#### Given text:

*** Begin section ***

We’re joined by two guests. Andrew Rossi is with us, director and producer of a new documentary called Ivory Tower. It opens Friday in New York and Los Angeles. In a moment, we’re going to play some clips. And we’re joined by Pamela Brown, Ph.D. student in sociology at the New School here in New York, a leading activist on the issue of student debt. She helped launch the Occupy Student Debt Campaign pledge of refusal and produced The Debt Resistors’ Operations Manual.

Pam, let’s start with you. Your reaction to what President Obama announced? What is the significance? Is it binding?

PAMELA BROWN: Yeah, first, thanks for having me on the show again. And the Obama announcement is an important announcement. It’s a good thing that students will—that many more students, about five million more students, will at least have access to this particular program. But, of course, it’s really just putting a band-aid on a gaping wound at this point. The problem is so much more enormous than, you know, reducing people’s payment to 10 percent of household income and forgiving it—so-called forgiving it after 20 years. But, of course, you have to pay taxes on what’s forgiven anyway.

AMY GOODMAN: Wait, can you explain? You say, if you’re part of this program?

PAMELA BROWN: Right. Well, the program has specific rules. There are several programs available. There’s income-based repayment, as well, which has been the most common one, I think, at 15 percent cap on income and a 25-year forgiveness. So this program is in distinction to that. And you could not have borrowed prior to 2007, and you had to have borrowed after 2011 to qualify for the program. And what Obama—

AMY GOODMAN: You have to have borrowed after 2011, not just before 2007?

*** End section ***

#### Dataset entries:
*** Begin section ***

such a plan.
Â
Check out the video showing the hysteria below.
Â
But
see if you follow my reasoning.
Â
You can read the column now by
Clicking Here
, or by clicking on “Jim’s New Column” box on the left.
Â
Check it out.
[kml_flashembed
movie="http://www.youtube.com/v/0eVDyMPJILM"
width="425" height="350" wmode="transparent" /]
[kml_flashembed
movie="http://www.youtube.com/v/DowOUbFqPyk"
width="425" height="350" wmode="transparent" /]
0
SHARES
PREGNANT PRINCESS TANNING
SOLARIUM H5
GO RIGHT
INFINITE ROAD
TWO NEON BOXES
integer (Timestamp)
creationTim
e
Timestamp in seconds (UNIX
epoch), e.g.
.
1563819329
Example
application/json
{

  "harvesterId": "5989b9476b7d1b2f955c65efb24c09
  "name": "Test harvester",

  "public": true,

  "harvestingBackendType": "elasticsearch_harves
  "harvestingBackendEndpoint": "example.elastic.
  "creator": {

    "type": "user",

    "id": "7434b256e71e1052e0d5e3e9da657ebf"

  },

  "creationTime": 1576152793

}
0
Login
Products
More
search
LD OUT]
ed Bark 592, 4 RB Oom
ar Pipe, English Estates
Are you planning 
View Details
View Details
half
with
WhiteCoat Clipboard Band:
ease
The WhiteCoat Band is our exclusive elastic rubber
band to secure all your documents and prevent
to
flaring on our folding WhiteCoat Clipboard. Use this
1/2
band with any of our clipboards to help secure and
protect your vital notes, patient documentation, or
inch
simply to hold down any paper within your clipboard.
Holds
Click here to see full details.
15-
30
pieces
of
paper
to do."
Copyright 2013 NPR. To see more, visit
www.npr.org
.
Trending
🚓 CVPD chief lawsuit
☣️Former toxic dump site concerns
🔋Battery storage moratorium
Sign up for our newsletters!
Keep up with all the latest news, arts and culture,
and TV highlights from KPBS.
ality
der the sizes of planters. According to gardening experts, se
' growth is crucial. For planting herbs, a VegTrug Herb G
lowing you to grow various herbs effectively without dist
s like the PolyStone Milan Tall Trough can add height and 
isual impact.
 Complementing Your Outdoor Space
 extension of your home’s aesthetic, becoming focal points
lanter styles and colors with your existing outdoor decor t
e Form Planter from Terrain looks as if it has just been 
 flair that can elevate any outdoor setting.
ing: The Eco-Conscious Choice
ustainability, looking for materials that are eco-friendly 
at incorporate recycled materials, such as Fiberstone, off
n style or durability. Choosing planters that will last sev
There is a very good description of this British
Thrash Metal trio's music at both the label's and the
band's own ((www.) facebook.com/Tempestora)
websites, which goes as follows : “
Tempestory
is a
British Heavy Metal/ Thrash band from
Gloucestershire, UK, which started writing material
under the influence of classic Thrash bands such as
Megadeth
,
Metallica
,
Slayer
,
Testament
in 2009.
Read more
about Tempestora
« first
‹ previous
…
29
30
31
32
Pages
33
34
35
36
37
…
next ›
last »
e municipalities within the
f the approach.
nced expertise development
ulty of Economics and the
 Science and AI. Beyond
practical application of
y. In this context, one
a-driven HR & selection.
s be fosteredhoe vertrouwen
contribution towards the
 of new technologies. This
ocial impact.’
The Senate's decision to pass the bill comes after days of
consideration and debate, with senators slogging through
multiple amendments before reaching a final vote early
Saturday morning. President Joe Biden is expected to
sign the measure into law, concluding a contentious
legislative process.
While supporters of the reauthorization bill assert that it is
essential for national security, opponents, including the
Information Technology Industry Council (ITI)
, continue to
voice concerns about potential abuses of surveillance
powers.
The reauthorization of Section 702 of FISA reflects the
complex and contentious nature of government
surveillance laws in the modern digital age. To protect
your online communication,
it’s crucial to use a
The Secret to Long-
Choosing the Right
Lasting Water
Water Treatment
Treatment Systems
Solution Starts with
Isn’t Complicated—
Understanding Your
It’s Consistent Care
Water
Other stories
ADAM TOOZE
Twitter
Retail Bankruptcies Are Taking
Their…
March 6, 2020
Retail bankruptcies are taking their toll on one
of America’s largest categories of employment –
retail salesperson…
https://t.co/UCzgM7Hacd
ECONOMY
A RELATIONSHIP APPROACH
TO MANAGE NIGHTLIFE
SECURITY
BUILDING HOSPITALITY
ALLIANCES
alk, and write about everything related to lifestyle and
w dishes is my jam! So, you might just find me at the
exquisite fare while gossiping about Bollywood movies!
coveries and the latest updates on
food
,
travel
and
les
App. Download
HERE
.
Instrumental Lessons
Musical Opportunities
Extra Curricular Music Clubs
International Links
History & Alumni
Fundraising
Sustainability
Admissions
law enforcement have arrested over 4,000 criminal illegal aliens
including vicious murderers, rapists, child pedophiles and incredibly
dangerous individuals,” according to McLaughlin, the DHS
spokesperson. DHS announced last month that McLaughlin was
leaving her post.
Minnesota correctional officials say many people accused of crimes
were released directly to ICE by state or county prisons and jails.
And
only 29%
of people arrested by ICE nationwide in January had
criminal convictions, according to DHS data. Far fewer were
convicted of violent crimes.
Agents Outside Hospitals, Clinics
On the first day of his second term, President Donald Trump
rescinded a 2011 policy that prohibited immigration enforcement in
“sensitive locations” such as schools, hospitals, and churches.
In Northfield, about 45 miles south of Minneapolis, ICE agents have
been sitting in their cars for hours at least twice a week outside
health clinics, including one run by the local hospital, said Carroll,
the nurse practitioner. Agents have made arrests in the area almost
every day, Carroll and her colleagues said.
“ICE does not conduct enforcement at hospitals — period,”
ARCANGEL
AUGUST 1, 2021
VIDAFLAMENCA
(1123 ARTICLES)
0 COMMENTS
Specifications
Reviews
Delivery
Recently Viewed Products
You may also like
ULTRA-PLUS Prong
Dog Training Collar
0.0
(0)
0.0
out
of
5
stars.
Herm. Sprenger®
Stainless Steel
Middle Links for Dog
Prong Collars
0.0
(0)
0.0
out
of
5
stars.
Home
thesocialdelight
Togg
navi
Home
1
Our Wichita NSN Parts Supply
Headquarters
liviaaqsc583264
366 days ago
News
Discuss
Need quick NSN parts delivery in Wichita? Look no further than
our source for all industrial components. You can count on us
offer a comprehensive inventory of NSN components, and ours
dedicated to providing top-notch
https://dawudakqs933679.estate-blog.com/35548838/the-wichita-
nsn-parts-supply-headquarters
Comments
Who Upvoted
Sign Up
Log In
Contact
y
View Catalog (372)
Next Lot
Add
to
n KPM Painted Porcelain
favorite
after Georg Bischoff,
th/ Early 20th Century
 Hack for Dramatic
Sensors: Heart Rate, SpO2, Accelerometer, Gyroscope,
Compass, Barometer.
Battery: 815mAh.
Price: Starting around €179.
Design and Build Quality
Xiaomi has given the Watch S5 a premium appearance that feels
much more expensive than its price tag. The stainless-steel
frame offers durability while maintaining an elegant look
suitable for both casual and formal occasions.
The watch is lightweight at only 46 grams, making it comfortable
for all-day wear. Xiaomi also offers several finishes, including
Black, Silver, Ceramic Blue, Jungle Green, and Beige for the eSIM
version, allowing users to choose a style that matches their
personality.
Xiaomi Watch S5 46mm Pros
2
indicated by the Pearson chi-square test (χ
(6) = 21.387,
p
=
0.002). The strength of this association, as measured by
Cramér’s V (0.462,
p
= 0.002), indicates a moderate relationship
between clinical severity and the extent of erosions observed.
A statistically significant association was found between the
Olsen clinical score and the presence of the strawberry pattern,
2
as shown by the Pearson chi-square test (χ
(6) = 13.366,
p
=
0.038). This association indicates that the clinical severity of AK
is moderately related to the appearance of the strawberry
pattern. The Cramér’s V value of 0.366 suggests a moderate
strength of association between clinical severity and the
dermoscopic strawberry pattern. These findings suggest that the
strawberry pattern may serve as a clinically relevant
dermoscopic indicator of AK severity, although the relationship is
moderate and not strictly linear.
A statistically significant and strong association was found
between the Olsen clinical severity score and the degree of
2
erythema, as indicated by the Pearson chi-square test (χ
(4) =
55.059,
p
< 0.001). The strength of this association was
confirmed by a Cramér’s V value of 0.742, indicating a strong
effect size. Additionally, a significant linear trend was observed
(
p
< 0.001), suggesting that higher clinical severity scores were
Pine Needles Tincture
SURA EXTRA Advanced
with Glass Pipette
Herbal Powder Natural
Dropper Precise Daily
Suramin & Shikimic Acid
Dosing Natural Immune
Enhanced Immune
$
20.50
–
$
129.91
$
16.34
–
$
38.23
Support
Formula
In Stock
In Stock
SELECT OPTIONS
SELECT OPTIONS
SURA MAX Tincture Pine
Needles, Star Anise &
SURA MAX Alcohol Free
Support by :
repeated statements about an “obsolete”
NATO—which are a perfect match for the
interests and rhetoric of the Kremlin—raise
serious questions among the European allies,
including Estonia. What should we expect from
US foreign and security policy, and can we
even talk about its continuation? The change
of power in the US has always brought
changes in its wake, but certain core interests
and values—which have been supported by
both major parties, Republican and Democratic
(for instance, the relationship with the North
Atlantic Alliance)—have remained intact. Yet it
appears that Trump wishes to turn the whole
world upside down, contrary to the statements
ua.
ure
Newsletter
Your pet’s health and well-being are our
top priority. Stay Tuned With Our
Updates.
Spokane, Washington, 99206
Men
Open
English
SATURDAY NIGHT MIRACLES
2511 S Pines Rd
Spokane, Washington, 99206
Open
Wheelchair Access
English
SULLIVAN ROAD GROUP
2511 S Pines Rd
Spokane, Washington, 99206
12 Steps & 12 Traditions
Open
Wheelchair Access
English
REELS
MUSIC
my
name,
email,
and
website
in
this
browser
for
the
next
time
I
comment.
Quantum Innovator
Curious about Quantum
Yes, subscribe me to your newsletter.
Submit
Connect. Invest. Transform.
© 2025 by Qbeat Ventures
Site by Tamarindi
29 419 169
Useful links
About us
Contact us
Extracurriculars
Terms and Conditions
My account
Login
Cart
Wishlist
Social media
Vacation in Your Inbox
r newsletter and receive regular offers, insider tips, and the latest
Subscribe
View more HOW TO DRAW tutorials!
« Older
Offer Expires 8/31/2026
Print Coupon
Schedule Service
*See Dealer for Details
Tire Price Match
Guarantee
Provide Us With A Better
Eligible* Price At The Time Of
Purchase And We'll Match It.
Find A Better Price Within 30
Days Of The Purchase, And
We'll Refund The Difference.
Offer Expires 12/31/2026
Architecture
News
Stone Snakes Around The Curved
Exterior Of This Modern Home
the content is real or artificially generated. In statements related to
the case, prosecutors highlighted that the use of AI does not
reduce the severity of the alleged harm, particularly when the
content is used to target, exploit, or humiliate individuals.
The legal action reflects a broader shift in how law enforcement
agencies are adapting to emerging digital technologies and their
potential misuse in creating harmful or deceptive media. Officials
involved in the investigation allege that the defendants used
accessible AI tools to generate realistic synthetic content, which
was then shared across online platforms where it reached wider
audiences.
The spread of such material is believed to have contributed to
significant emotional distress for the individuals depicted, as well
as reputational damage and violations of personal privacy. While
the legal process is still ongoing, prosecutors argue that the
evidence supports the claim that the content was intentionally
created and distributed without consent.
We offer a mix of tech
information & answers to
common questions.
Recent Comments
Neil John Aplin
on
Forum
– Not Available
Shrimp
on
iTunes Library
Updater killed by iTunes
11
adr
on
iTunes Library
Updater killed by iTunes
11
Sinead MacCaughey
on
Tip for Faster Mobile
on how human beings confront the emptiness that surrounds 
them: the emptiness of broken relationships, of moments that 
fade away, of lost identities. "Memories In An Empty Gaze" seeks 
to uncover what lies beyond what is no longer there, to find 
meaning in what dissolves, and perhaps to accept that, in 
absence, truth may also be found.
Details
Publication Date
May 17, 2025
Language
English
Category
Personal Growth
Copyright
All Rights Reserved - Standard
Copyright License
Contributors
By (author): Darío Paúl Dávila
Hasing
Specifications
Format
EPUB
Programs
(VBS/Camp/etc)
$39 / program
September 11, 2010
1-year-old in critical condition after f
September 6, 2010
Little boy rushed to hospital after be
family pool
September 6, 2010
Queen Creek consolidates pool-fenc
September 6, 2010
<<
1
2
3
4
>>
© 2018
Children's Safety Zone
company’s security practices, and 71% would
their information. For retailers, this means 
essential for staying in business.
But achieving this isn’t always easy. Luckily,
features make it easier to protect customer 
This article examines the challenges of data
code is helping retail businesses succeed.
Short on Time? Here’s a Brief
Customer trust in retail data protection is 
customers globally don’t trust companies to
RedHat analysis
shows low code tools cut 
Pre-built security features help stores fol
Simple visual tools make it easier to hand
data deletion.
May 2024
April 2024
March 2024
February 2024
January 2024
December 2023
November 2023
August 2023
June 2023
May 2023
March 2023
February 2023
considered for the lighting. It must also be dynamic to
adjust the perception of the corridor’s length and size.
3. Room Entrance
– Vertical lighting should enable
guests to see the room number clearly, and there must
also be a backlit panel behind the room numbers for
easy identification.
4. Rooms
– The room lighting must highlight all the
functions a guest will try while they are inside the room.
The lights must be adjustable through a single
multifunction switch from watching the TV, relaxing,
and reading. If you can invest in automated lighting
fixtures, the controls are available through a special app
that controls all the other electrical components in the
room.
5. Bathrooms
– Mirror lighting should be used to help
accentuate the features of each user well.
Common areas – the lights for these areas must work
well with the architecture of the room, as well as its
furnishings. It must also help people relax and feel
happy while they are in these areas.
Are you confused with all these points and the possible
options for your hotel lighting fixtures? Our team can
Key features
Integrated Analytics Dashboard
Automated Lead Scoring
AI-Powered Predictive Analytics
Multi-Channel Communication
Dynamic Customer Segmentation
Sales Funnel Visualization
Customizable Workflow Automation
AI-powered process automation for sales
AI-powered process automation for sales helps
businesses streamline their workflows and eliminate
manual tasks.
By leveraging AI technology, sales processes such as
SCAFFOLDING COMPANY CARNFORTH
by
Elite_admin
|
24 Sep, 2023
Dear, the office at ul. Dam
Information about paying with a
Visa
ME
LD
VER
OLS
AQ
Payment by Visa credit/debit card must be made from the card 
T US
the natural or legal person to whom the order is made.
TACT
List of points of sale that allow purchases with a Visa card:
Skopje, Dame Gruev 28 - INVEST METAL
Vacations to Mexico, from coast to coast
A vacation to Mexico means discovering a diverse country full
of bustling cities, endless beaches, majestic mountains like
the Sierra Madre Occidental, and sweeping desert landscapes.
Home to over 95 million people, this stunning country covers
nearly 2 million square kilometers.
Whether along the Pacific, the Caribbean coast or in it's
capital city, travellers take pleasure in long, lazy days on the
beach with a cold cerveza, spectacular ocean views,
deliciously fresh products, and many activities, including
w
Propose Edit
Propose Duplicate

*** End section ***

#### Work instructions:
1. Pick out each line in the rows that contains the word "made".
2. Carry the student debt interview forward from its final line.
These rows are unrelated to the student debt interview.

#### Numbered responses:
1.
the nurse practitioner. Agents have made arrests in the area almost
Payment by Visa credit/debit card must be made from the card 
the natural or legal person to whom the order is made.

2.
PAMELA BROWN: Well, right, exactly. That has been the program in the past. And the question is: Exactly how will it be expanded currently? I read several articles that said it was going to be expanded to people who had borrowed prior to 2007, but that’s actually not stated in President Obama’s announcement.

AARON MATÉ: Pam Brown, If you were setting the agenda for a student debt movement today, what would be the main planks?

PAMELA BROWN: I think that the first demand has to be to write off student debt. Now, how that happens is up for discussion. I think that it should all be written off, because there are so many things that are profoundly unfair about the student debt system right now. One thing, if you’re 18 years old, you shouldn’t be able to get into $100,000 worth of debt before you can even go to a bar and have a beer. I mean, that, just out of hand, is ridiculous, and it’s the hallmark of a predatory system.

AMY GOODMAN: Senator Elizabeth Warren’s Bank on Students Emergency Loan Refinancing Act would let student loan holders refinance at 3.68 percent. The measure would come before the Senate this week. On Monday, President Obama took a shot at the bill’s Republican opponents.

PRESIDENT BARACK OBAMA: It would be scandalous if we allowed those kinds of tax loopholes for the very, very fortunate to survive, while students are having trouble just getting started in their lives. So you’ve got a pretty straightforward bill here. And this week, Congress will vote on that bill. And I want Americans to pay attention to see where their lawmakers’ priorities lie here: lower tax bills for millionaires or lower student loan bills for the middle class? This should be a no-brainer.

AMY GOODMAN: Andrew Rossi, you’re the director and producer of Ivory Tower, a new film that’s opening this week. The Warren bill?

ANDREW ROSSI: The Warren bill, I think, is a really important piece of relief or legislation for student debt holders. The idea that those who hold student debt shouldn’t be afforded the same ability to refinance as those who hold auto loans and mortgages seems totally Dickensian and unfair. And Ivory Tower really looks at how the whole system itself, as Senator Warren says in the film, is actually rotten or stinks, I think is her direct quote.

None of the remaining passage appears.